If I try to download this page, I get a small file that contains only the string HNGJpP5b-452.
With normal browsers (chrome, konqueror and others, even in incognito mode, so this not depend on "login" problem), the page is correctly downloaded. The link is:
link = https://rutracker.net/forum/viewforum.php?f=1992
I've used this php code:
<?
$lnks = array("https://rutracker.net/forum/viewforum.php?f=1992", "https://example.com");
foreach($lnks as $lnk) {
echo "Working with url: ".$lnk."<br>\n";
echo "========================================================================<br>\n";
// file_get_contents part
$html=file_get_contents($lnk);
echo "file_get_contents get this: ".$html."<br>\n<br>\n";
// curl part
$ch = curl_init();
$timeout = 5;
curl_setopt($ch, CURLOPT_URL, $lnk);
curl_setopt($ch, CURLOPT_SSL_VERIFYPEER, false);
curl_setopt($ch, CURLOPT_RETURNTRANSFER, 1);
curl_setopt($ch, CURLOPT_CONNECTTIMEOUT, $timeout);
curl_setopt($ch, CURLOPT_FOLLOWLOCATION, true);
$html = curl_exec($ch);
echo "curl get this: ".$html."<br>\n<br>\n";
}
?>
Result is:
Working with url: https://rutracker.net/forum/viewforum.php?f=1992
========================================================================
file_get_contents get this: HNGJpP5b-452
curl get this: HNGJpP5b-452
Working with url: https://example.com
========================================================================
file_get_contents get this:
Example Domain
This domain is for use in illustrative examples in documents. You may use this domain in literature without prior coordination or asking for permission.
More information...
curl get this:
Example Domain
This domain is for use in illustrative examples in documents. You may use this domain in literature without prior coordination or asking for permission.
More information...
It doesn't seem that this is due to the "user agent", for curl I tried to set the relative option CURLOPT_USERAGENT identical to chrome, without any change.

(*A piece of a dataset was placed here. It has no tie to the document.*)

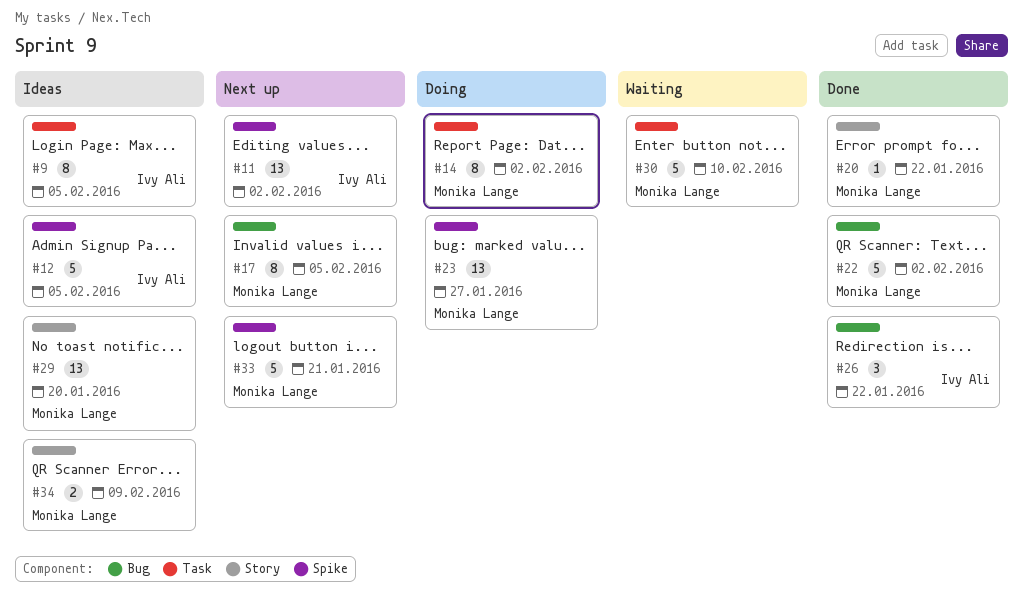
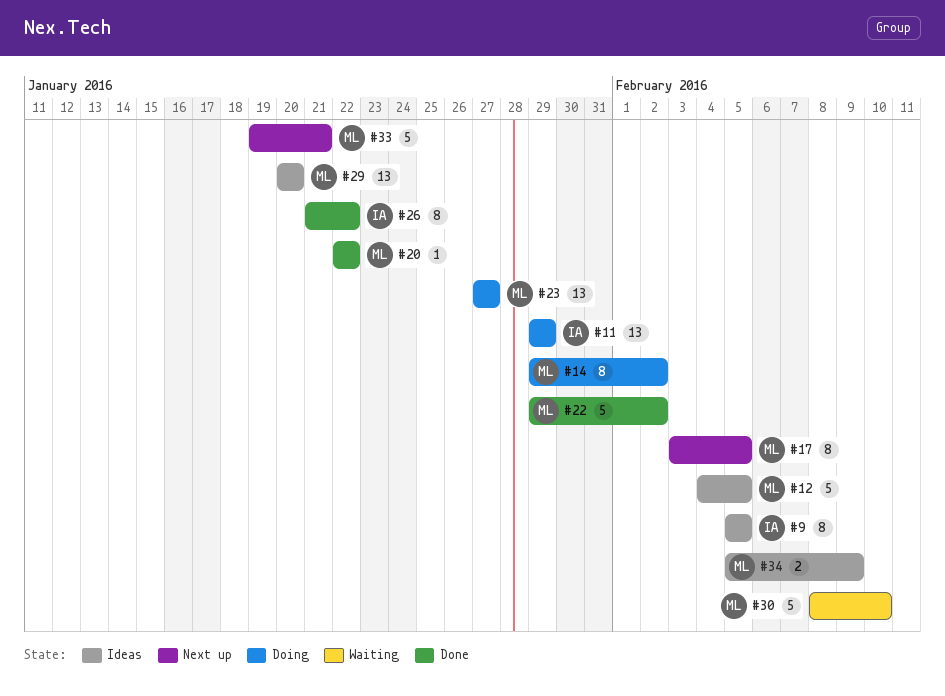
#11, status: Next up -> Doing
#11, due: Feb 2 -> Jan 29
#12, owner: Ivy Ali -> Monika Lange
#26, estimate: 3 -> 8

Same results for wget in bash.
Any ideas? Regards.
For whatever reason, this website returns that string when no Accept-Encoding
header is present on the request.
You can add an Accept-Encoding
header to file_get_contents()
using a stream context
$context = stream_context_create([
"http" => [
"header" => "Accept-Encoding: gzip,deflate,br\r\n"
]
]);
$content = file_get_contents($lnk, false, $context);
or to a curl request using
curl_setopt($ch, CURLOPT_ENCODING, 'gzip,deflate,br');